In the struggle to survive that pervades this piece, the signature dreamscapes of Saariaho’s mature works have turned corroded and raw. (About the score, she wrote that she had to dictate the notes to two of her colleagues because her illness had impaired her motor skills.) Each of the four short movements of this 21-minute work are dedicated to someone: Pohjola, Saariaho’s husband Jean-Baptiste Barrière, and significantly, the composer’s two doctors. Even the mechanical rhythm that runs through the third movement — harsh sounds from the soloist competing with horror-show percussion salvos and ominously muted French horns — was said to be inspired by the rhythms of an MRI machine.
Despite the light bell sounds of glockenspiel and celesta in the finale, the downcast mood hardly lifts, and in the end, the piece comes to a pensive conclusion — perhaps the destination on what Saariaho called “my own journey into silence.” One is reminded of Dmitri Shostakovich’s death-haunted final works, where nothing else seemed to be on his mind.
At Disney Hall, Pohjola’s trumpet exuded breathy trills, fluttering multiphonics, gritty growls, and in the middle movements, animal-like cries of pain. His wail at the end of the third movement sounded like that of a wounded elephant, which produced some giggles in the audience that I doubt were intended by the composer. At times, Pohjola seemed to be making speechlike music through his horn; he even sang a few wordless tones in the finale. It was a tour de force for the trumpeter.
Strauss’s symphonic poem Death and Transfiguration broods over the past, rages against the darkness, and rises to a peak of major-key splendor in the afterlife — which made for a big contrast with Saariaho’s work. Mälkki, who during her tenure as the LA Phil’s principal guest conductor proved her prowess with mighty Strauss pieces like An Alpine Symphony, did it again on Sunday, leading a splendid performance. The lyrical sections of the score had sweep and grace, the Allegro molto agitato came on with a thunderclap, and she perfectly timed the rise to the final exultant climax.
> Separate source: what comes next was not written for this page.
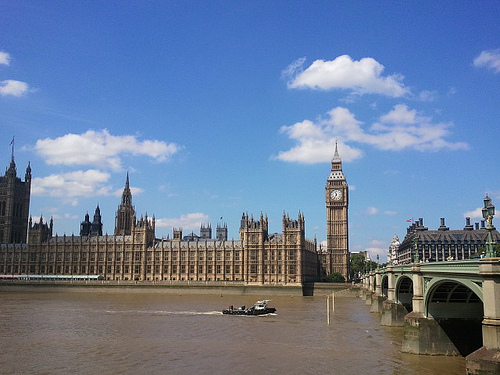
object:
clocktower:
[325, 137, 349, 281]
Some conductors soft-pedal the emotions in Schubert’s Symphony No. 8 — which the composer apparently meant to finish yet never did for unknown reasons — but Mälkki would have none of that. She poured on the vehemence in the middle of the first movement at a fast pace and heightened the swells and accents in an otherwise objective rendition of the wonderfully eloquent second movement. Someday, someone should offer a performance at Disney Hall of Schubert’s sketches for the unfinished scherzo, but this wouldn’t have been the time for it. The second movement’s peaceful ending was enough.